• [Data records]
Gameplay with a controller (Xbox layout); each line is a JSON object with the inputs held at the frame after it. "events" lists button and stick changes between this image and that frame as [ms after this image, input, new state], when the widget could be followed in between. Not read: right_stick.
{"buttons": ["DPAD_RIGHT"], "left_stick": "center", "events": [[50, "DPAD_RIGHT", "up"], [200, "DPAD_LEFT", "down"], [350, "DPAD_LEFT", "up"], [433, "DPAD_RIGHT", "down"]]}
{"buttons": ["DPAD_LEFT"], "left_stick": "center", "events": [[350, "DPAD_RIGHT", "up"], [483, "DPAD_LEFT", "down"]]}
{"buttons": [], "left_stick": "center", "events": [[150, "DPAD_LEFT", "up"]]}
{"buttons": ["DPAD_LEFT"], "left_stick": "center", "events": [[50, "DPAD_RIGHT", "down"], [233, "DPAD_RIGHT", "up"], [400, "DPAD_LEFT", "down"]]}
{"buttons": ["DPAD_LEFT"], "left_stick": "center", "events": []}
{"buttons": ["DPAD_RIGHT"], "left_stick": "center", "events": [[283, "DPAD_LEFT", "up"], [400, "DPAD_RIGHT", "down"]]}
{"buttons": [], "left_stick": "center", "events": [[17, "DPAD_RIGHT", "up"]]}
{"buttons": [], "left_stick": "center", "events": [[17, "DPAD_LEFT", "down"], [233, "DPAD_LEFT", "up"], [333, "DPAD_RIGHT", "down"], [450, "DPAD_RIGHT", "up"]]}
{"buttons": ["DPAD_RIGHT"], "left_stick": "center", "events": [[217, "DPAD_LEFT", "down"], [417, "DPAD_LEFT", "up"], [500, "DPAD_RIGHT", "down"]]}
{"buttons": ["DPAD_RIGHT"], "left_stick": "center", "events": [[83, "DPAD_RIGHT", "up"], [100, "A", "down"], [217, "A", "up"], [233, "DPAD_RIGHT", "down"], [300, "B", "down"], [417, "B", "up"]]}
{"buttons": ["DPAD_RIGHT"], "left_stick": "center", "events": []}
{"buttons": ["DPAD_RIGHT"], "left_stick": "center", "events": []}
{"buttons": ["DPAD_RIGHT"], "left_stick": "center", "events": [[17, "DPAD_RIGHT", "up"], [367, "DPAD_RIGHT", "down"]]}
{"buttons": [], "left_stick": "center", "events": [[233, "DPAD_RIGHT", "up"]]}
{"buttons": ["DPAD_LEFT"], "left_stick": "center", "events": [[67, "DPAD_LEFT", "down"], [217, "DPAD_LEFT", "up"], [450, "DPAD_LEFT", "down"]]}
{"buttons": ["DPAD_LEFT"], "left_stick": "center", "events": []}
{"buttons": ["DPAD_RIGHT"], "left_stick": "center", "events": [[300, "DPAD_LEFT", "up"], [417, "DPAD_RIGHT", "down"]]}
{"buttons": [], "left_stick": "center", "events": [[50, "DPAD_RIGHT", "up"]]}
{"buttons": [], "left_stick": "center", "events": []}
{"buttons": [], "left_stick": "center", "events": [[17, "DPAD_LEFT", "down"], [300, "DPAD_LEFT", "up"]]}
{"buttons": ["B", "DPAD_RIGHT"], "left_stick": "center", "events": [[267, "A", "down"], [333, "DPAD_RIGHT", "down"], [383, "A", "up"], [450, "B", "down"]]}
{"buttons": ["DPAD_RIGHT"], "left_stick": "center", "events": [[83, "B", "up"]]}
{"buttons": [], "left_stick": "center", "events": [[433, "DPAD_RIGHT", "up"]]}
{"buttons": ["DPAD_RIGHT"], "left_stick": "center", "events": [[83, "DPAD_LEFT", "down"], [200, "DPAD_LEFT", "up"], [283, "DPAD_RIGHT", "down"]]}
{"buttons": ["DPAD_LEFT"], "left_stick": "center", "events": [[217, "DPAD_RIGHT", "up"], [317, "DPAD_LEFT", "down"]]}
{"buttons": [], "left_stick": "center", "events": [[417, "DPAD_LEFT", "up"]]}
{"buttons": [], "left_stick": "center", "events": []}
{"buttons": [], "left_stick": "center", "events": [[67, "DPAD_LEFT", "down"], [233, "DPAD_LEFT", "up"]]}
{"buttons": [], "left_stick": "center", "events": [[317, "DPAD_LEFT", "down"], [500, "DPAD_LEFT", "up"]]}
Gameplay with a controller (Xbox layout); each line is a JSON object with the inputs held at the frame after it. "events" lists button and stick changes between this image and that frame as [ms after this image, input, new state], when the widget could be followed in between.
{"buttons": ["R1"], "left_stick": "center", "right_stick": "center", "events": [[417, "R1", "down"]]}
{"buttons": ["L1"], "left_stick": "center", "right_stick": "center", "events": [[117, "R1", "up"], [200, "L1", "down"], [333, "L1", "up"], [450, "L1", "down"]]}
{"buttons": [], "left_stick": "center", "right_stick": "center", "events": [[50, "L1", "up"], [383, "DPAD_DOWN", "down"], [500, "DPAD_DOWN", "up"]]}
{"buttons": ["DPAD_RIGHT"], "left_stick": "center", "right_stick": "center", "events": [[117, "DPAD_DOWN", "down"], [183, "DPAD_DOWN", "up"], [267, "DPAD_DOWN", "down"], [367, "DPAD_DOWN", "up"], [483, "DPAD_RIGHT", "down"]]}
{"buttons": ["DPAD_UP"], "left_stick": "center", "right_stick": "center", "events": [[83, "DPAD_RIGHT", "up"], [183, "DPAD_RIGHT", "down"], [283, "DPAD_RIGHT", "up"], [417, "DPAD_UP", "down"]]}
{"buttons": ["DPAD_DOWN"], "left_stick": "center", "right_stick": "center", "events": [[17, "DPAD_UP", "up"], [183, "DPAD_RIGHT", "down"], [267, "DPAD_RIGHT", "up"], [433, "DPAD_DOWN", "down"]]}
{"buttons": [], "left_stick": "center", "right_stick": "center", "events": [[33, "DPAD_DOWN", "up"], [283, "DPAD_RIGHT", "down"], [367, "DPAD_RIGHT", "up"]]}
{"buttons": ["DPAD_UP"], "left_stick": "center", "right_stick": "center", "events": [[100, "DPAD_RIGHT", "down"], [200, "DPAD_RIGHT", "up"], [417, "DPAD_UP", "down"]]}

• [Try it] Each line of the data is to be written out again exactly.

• [Task output]
Gameplay with a controller (Xbox layout); each line is a JSON object with the inputs held at the frame after it. "events" lists button and stick changes between this image and that frame as [ms after this image, input, new state], when the widget could be followed in between. Not read: right_stick.
{"buttons": ["DPAD_RIGHT"], "left_stick": "center", "events": [[50, "DPAD_RIGHT", "up"], [200, "DPAD_LEFT", "down"], [350, "DPAD_LEFT", "up"], [433, "DPAD_RIGHT", "down"]]}
{"buttons": ["DPAD_LEFT"], "left_stick": "center", "events": [[350, "DPAD_RIGHT", "up"], [483, "DPAD_LEFT", "down"]]}
{"buttons": [], "left_stick": "center", "events": [[150, "DPAD_LEFT", "up"]]}
{"buttons": ["DPAD_LEFT"], "left_stick": "center", "events": [[50, "DPAD_RIGHT", "down"], [233, "DPAD_RIGHT", "up"], [400, "DPAD_LEFT", "down"]]}
{"buttons": ["DPAD_LEFT"], "left_stick": "center", "events": []}
{"buttons": ["DPAD_RIGHT"], "left_stick": "center", "events": [[283, "DPAD_LEFT", "up"], [400, "DPAD_RIGHT", "down"]]}
{"buttons": [], "left_stick": "center", "events": [[17, "DPAD_RIGHT", "up"]]}
{"buttons": [], "left_stick": "center", "events": [[17, "DPAD_LEFT", "down"], [233, "DPAD_LEFT", "up"], [333, "DPAD_RIGHT", "down"], [450, "DPAD_RIGHT", "up"]]}
{"buttons": ["DPAD_RIGHT"], "left_stick": "center", "events": [[217, "DPAD_LEFT", "down"], [417, "DPAD_LEFT", "up"], [500, "DPAD_RIGHT", "down"]]}
{"buttons": ["DPAD_RIGHT"], "left_stick": "center", "events": [[83, "DPAD_RIGHT", "up"], [100, "A", "down"], [217, "A", "up"], [233, "DPAD_RIGHT", "down"], [300, "B", "down"], [417, "B", "up"]]}
{"buttons": ["DPAD_RIGHT"], "left_stick": "center", "events": []}
{"buttons": ["DPAD_RIGHT"], "left_stick": "center", "events": []}
{"buttons": ["DPAD_RIGHT"], "left_stick": "center", "events": [[17, "DPAD_RIGHT", "up"], [367, "DPAD_RIGHT", "down"]]}
{"buttons": [], "left_stick": "center", "events": [[233, "DPAD_RIGHT", "up"]]}
{"buttons": ["DPAD_LEFT"], "left_stick": "center", "events": [[67, "DPAD_LEFT", "down"], [217, "DPAD_LEFT", "up"], [450, "DPAD_LEFT", "down"]]}
{"buttons": ["DPAD_LEFT"], "left_stick": "center", "events": []}
{"buttons": ["DPAD_RIGHT"], "left_stick": "center", "events": [[300, "DPAD_LEFT", "up"], [417, "DPAD_RIGHT", "down"]]}
{"buttons": [], "left_stick": "center", "events": [[50, "DPAD_RIGHT", "up"]]}
{"buttons": [], "left_stick": "center", "events": []}
{"buttons": [], "left_stick": "center", "events": [[17, "DPAD_LEFT", "down"], [300, "DPAD_LEFT", "up"]]}
{"buttons": ["B", "DPAD_RIGHT"], "left_stick": "center", "events": [[267, "A", "down"], [333, "DPAD_RIGHT", "down"], [383, "A", "up"], [450, "B", "down"]]}
{"buttons": ["DPAD_RIGHT"], "left_stick": "center", "events": [[83, "B", "up"]]}
{"buttons": [], "left_stick": "center", "events": [[433, "DPAD_RIGHT", "up"]]}
{"buttons": ["DPAD_RIGHT"], "left_stick": "center", "events": [[83, "DPAD_LEFT", "down"], [200, "DPAD_LEFT", "up"], [283, "DPAD_RIGHT", "down"]]}
{"buttons": ["DPAD_LEFT"], "left_stick": "center", "events": [[217, "DPAD_RIGHT", "up"], [317, "DPAD_LEFT", "down"]]}
{"buttons": [], "left_stick": "center", "events": [[417, "DPAD_LEFT", "up"]]}
{"buttons": [], "left_stick": "center", "events": []}
{"buttons": [], "left_stick": "center", "events": [[67, "DPAD_LEFT", "down"], [233, "DPAD_LEFT", "up"]]}
{"buttons": [], "left_stick": "center", "events": [[317, "DPAD_LEFT", "down"], [500, "DPAD_LEFT", "up"]]}
Gameplay with a controller (Xbox layout); each line is a JSON object with the inputs held at the frame after it. "events" lists button and stick changes between this image and that frame as [ms after this image, input, new state], when the widget could be followed in between.
{"buttons": ["R1"], "left_stick": "center", "right_stick": "center", "events": [[417, "R1", "down"]]}
{"buttons": ["L1"], "left_stick": "center", "right_stick": "center", "events": [[117, "R1", "up"], [200, "L1", "down"], [333, "L1", "up"], [450, "L1", "down"]]}
{"buttons": [], "left_stick": "center", "right_stick": "center", "events": [[50, "L1", "up"], [383, "DPAD_DOWN", "down"], [500, "DPAD_DOWN", "up"]]}
{"buttons": ["DPAD_RIGHT"], "left_stick": "center", "right_stick": "center", "events": [[117, "DPAD_DOWN", "down"], [183, "DPAD_DOWN", "up"], [267, "DPAD_DOWN", "down"], [367, "DPAD_DOWN", "up"], [483, "DPAD_RIGHT", "down"]]}
{"buttons": ["DPAD_UP"], "left_stick": "center", "right_stick": "center", "events": [[83, "DPAD_RIGHT", "up"], [183, "DPAD_RIGHT", "down"], [283, "DPAD_RIGHT", "up"], [417, "DPAD_UP", "down"]]}
{"buttons": ["DPAD_DOWN"], "left_stick": "center", "right_stick": "center", "events": [[17, "DPAD_UP", "up"], [183, "DPAD_RIGHT", "down"], [267, "DPAD_RIGHT", "up"], [433, "DPAD_DOWN", "down"]]}
{"buttons": [], "left_stick": "center", "right_stick": "center", "events": [[33, "DPAD_DOWN", "up"], [283, "DPAD_RIGHT", "down"], [367, "DPAD_RIGHT", "up"]]}
{"buttons": ["DPAD_UP"], "left_stick": "center", "right_stick": "center", "events": [[100, "DPAD_RIGHT", "down"], [200, "DPAD_RIGHT", "up"], [417, "DPAD_UP", "down"]]}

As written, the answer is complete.